You'll also learn the difference between a ‘Duck’ and a ‘Decorated Shed’ (IKEA is the latter)

One of the things we don’t do is talk too much about design. We talk about the things that affect how you design a sign, but we don’t say you have to do this, or you have to do that. Design is contextual. It varies depending on what you want to convey, how a place already looks, or your personal taste. 

What we do discuss is our three Golden Rules. We believe that wayfinding needs to be Clear, Coherent and Consistent (we love alliteration!). We want people to understand that wayfinding is a coded system and that people approach it with intuition and expectations, but you need to reduce the confusion along the way. 

We dedicate a chapter to maps — how to think about creating them and the fact that all maps lie. And we talk extensively about accessibility — that you really need to understand your users in order to create something that will be useful. The saying that ‘to understand someone you need to walk a mile in their shoes’ has a particular resonance with wayfinding. But we want you to understand that not everyone will be walking, or even wearing shoes.

London's Kerning — a typographic map by NB Studio

Lastly, we tackle sustainability, flexibility and the future. Digital wayfinding is an alluring prospect — endless possibilities, flexible for ever and with you every step of the way. Google Maps revolutionised how we navigate — that little blue dot at the centre of the screen is a compelling confirmation that we’re at the centre of our world. 

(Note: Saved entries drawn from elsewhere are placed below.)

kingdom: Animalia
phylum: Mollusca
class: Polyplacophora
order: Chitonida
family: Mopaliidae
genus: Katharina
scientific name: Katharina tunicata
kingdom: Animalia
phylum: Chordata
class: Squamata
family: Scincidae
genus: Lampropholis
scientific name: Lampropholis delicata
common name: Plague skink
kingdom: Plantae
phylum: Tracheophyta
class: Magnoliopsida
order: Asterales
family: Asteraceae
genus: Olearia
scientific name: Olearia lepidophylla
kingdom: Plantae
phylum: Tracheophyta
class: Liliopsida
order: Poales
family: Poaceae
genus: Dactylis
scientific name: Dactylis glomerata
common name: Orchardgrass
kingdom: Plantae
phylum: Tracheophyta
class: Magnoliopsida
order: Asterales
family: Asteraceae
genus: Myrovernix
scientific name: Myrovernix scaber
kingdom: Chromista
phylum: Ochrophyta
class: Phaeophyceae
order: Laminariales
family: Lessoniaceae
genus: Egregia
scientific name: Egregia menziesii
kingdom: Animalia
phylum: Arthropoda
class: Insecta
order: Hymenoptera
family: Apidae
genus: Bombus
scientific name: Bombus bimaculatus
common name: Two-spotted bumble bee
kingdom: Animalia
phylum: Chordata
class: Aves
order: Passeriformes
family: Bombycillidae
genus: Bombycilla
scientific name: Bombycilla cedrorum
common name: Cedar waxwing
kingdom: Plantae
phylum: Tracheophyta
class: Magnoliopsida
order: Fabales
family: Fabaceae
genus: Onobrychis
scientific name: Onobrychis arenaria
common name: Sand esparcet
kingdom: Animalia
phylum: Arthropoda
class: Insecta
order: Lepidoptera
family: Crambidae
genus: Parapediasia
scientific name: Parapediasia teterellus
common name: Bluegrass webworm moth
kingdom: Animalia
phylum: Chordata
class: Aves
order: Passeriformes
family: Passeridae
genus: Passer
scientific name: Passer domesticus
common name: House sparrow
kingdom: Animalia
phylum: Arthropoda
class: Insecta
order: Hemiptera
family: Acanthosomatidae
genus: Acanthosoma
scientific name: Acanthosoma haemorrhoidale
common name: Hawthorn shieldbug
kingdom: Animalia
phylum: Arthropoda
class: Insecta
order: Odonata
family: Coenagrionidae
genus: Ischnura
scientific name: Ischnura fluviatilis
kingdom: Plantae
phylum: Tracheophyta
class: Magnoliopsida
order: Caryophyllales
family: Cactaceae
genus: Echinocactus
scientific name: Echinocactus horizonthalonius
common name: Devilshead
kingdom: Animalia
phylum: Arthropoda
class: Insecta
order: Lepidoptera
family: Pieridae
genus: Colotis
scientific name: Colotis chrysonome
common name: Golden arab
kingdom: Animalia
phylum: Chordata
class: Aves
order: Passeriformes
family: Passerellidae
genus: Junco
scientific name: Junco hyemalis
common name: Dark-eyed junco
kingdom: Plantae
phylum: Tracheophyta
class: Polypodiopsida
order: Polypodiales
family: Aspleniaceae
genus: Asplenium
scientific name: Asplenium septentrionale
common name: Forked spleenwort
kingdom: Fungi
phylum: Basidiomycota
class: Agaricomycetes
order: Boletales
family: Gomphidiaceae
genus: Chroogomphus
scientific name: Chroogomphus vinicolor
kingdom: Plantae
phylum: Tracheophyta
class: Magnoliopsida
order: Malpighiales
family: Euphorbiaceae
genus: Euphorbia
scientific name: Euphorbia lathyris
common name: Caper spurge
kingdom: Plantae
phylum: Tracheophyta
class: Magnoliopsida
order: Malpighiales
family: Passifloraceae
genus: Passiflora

But while it can broaden our horizons, it can be a myopic way of interacting with the places around us. Chance encounters disappear, advertising takes over. It sounds dystopian, but it's already happening — where we go will increasingly be reliant on the technology we use. The beauty of paper however is that it doesn't crash and it’s likely that analogue wayfinding will continue to exist even as digital technologies continue to evolve. Alongside that is the power that signs have to affect and enhance the sense of place. And that's an opportunity that is too good to waste.